The U.S. apparel industry is in the midst of a new project to standardize clothing sizes, its aim to make trousers and shirts and dresses fit the proportions of real Americans. Using three-dimensional scanners, the "SizeUSA" census is measuring 10,000 shoppers of six different age groups and the four most populous ethnic groups.

And when it's all done, the census takers explain, more size-12 clothes will fit size-12 people, more 32-waist slacks will fit 32 waists, and all the customers will know their real sizes.

This assumes they really want to know.

A more predictable fit would help consumers who order via mail or Internet, but when it comes to fashion, imagination (the ability to think two sizes smaller) would seem at least as important as reality.

There goes the venerable practice of trying on a range of different-label slacks in the hope of finding a smart manufacturer who lets us pretend to be of trimmer girth.

The industry group conducting the census, Textile/Clothing Technology Corp., says this is the first comprehensive measurement of Americans.
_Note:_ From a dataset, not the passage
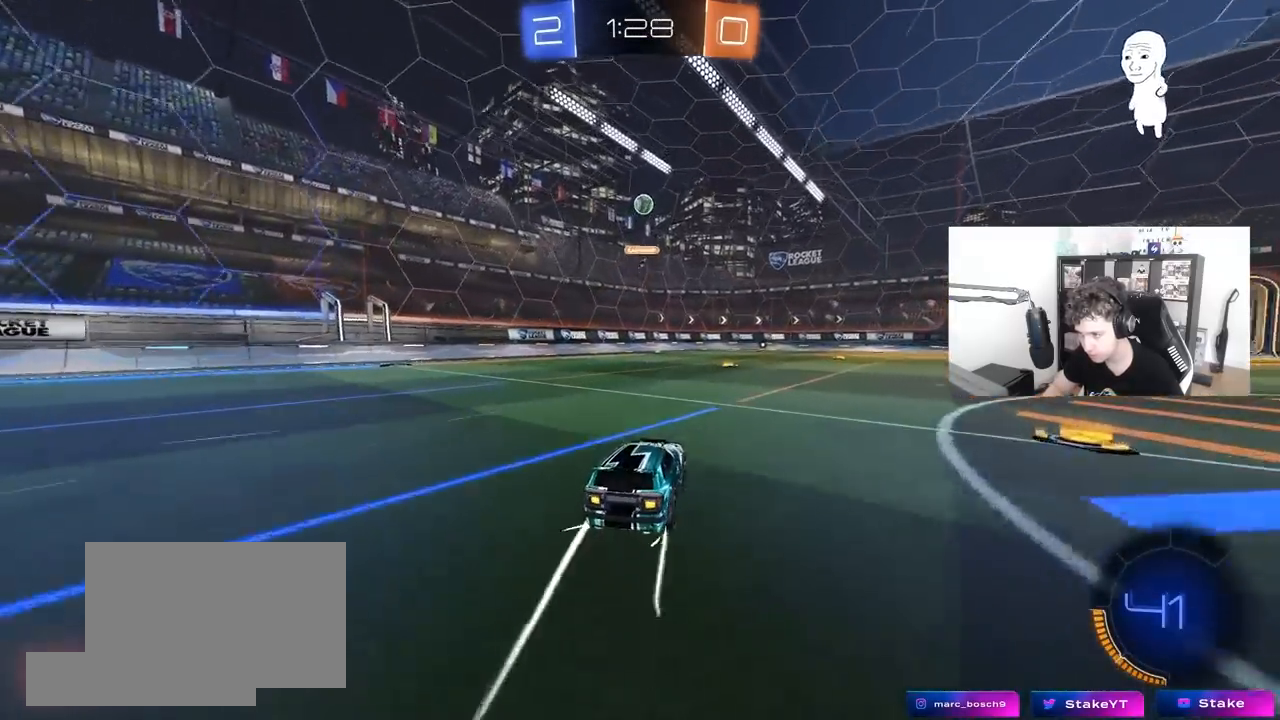
{"keys": [], "mouse": [], "mouse_move": "still", "events": [[150, "d", "down"], [233, "d", "up"], [233, "s", "down"], [467, "s", "up"]]}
Previous studies sized up military personnel for the government, with an eye to designing uniforms. That could explain a lot about American fashion.

Other sponsors are Target, Liz Claiborne, Levi Strauss and Sara Lee, which gets a double whammy out of participating. It can use the results first to find out exactly how its pound cake has changed the shape of America and then to learn how better to cover that shape with its Hanes underwear label.

The census doesn't obligate clothing manufacturers to adhere to its size findings. Liz Claiborne, for one, tells Textile/Clothing Technology that although it will use information about proportions to provide a better fit, it sees its sizing practices as a "competitive advantage." That is, you pay more to feel skinnier. Sounds like a bargain.